I was surprised how many names I recognised in the selection and how many red dots there were.
Maybe I’ll even have a go in future.
It seemed appropriate to be reading Raymond Williams ‘People of the Black Mountains’ in the Azores even though the book is set in Wales.
The islands have a black volcanic landscape, still very primeval in parts with bubbling hot springs and paralysed lava flows.
These tiny islands are also a mixture of the pastoral
and the tropical – in a garden setting
there are inaccessible forest covered mountains
and the blazing sun can turn to thick fog in minutes
With all the rain and fog it’s moist and things grow
everywhere
best discovery was the crumbling ruin of 5* Hotel Monte Palace high on a volcanic ridge
emerging from thick fog at the end of a tortuous jeep ride along tiny precipitous roads
built only 30 years ago it never fulfilled its owner’s dream and has been left to rot
The eerie atmosphere of abandoned space is echoed in Suzanne Moxhay’s constructed images
Her work was part of ‘The Combinational’ at Studio 1.1 curated by Paul Carey-Kent, last years gallery fund-raiser ‘lottery winner’

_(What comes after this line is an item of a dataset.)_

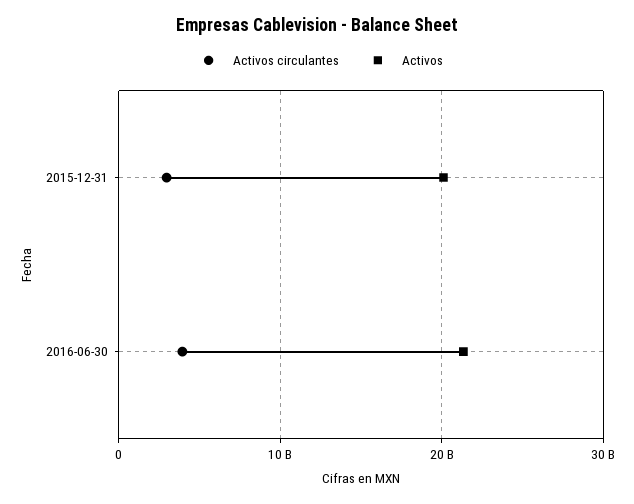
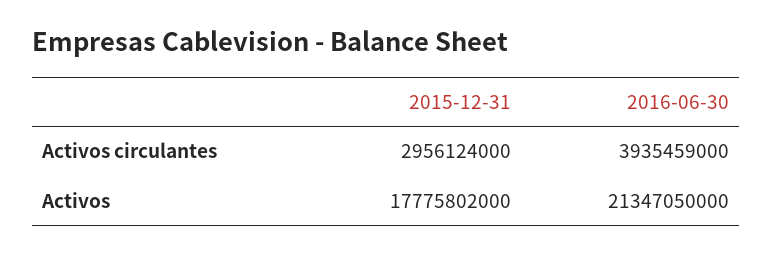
Activos, 2015-12-31: 20000000000 -> 17775802000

I was drawn to the ethos of the show-
“The found and the collaged are dominant modern modes; what artists choose to use, and how and why they present or combine them, count for more than their ability with traditional techniques.

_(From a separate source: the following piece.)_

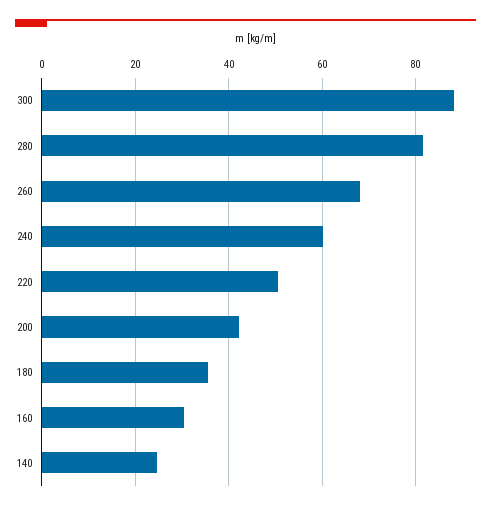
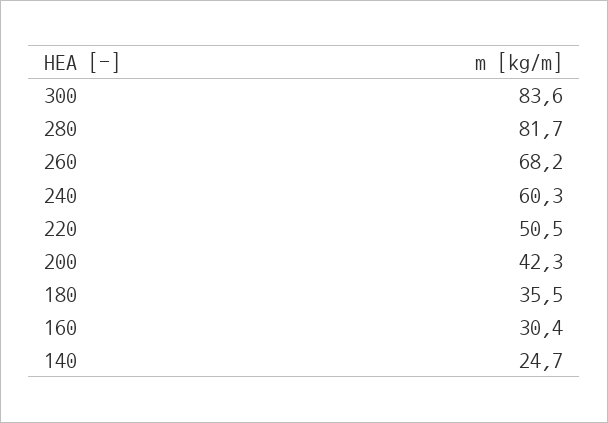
300: 88 -> 83.6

One could also say that life in most of the world is less about individual survival than it would have been in pre-modern eras, more about how we live together and whether we can survive that.”
I bought a ticket for this years lottery, so fingers crossed.
Despite a raging thunder storm the opening of Ochre Originals showing two pieces of my work at New Ashgate Gallery was really busy.
I have been reading in my research about paradise how the botanical garden emulates ideas of Eden with its mix of species cultivated together in a garden.